A debt consolidation loan can be a positive step that gets you out of debt at a lower cost and builds your credit. If you plan wisely, it can help you frame your establish good habits that will make achieving your future financial goals easier. Avoiding these 5 common mistakes increases your chances of turning the corner, putting debt behind you, and improving your life.

Struggling with debt?

Debt is used to buy a home, pay for bills, buy a car, or pay for a college education. According to the NY Federal Reserve total household debt as of Q4 2023 was $17.503 trillion. Auto loan debt was $1.607 trillion and credit card was $1.129 trillion.

A significant percentage of people in the US are struggling with monthly payments and about 26% of households in the United States have debt in collections. According to data gathered by Urban.org from a sample of credit reports, the median debt in collections is $1,739. Credit card debt is prevalent and 3% have delinquent or derogatory card debt. The median debt in collections is $422.
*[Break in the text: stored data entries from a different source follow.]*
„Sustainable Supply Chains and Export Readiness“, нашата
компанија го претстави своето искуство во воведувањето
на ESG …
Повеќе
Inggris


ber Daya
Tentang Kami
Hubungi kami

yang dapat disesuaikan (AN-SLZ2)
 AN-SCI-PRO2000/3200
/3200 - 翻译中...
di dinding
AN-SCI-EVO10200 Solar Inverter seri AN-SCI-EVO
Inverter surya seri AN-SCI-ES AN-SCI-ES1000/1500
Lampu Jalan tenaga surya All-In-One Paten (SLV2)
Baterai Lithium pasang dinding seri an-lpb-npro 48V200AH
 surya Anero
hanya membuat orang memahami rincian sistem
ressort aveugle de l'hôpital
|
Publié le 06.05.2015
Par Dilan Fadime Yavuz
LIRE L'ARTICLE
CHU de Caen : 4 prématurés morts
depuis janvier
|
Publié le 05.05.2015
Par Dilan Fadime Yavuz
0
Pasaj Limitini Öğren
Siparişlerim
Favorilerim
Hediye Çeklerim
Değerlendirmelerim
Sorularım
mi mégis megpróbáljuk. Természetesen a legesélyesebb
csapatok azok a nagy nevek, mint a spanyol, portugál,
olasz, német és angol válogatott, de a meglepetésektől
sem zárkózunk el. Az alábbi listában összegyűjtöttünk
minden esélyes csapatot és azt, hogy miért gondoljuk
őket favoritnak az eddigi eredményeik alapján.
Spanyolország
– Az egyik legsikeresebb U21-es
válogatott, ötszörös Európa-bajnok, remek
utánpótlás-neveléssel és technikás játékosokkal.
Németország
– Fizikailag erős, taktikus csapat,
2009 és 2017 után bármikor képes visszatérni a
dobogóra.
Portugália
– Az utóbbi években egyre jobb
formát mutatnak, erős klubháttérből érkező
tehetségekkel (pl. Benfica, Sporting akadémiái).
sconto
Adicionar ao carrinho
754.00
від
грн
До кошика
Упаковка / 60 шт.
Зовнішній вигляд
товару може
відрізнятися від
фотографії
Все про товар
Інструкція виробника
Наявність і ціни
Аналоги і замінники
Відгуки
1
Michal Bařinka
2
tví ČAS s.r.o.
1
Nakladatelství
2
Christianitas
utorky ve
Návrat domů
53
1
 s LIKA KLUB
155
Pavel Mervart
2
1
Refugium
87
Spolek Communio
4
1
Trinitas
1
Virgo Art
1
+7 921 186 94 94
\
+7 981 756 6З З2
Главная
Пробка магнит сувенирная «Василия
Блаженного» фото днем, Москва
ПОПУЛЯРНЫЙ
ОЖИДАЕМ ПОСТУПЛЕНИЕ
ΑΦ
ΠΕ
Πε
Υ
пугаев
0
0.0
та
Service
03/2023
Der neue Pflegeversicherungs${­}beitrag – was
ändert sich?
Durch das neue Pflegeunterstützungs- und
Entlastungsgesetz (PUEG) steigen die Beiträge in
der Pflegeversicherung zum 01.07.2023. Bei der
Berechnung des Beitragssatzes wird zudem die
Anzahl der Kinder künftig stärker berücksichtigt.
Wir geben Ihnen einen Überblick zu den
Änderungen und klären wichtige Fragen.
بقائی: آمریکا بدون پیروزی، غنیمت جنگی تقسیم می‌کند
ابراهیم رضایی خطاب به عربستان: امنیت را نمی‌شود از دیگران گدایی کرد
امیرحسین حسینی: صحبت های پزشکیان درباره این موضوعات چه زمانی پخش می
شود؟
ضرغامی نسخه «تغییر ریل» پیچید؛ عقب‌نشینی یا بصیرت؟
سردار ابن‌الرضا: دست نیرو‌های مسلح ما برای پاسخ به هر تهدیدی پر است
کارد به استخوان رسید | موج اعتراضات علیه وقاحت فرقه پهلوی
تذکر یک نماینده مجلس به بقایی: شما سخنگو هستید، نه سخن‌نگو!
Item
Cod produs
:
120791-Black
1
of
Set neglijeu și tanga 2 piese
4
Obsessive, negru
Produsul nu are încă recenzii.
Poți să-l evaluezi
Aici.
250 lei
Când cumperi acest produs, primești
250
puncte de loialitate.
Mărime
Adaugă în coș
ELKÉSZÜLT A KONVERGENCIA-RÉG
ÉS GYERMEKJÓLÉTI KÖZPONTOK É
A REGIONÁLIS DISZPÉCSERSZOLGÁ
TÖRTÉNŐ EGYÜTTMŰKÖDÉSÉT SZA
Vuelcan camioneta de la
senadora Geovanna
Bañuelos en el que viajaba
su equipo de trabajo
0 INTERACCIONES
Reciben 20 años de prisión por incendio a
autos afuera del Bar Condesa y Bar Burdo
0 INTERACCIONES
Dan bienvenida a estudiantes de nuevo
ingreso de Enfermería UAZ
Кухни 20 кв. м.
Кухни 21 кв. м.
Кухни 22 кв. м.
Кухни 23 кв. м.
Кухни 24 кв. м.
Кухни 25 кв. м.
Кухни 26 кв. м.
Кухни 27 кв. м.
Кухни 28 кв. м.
Collection and delinquency rates vary by state. For example, in Hawaii, 11% have student loan debt. Of those holding student loan debt, 7% are in default. Auto/retail loan delinquency rate is 3%.

To maintain an excellent credit score it is vital to make timely payments. However, there are many circumstances that lead to late payments or debt in collections. The good news is that there are a lot of ways to deal with debt including debt consolidation and debt relief solutions.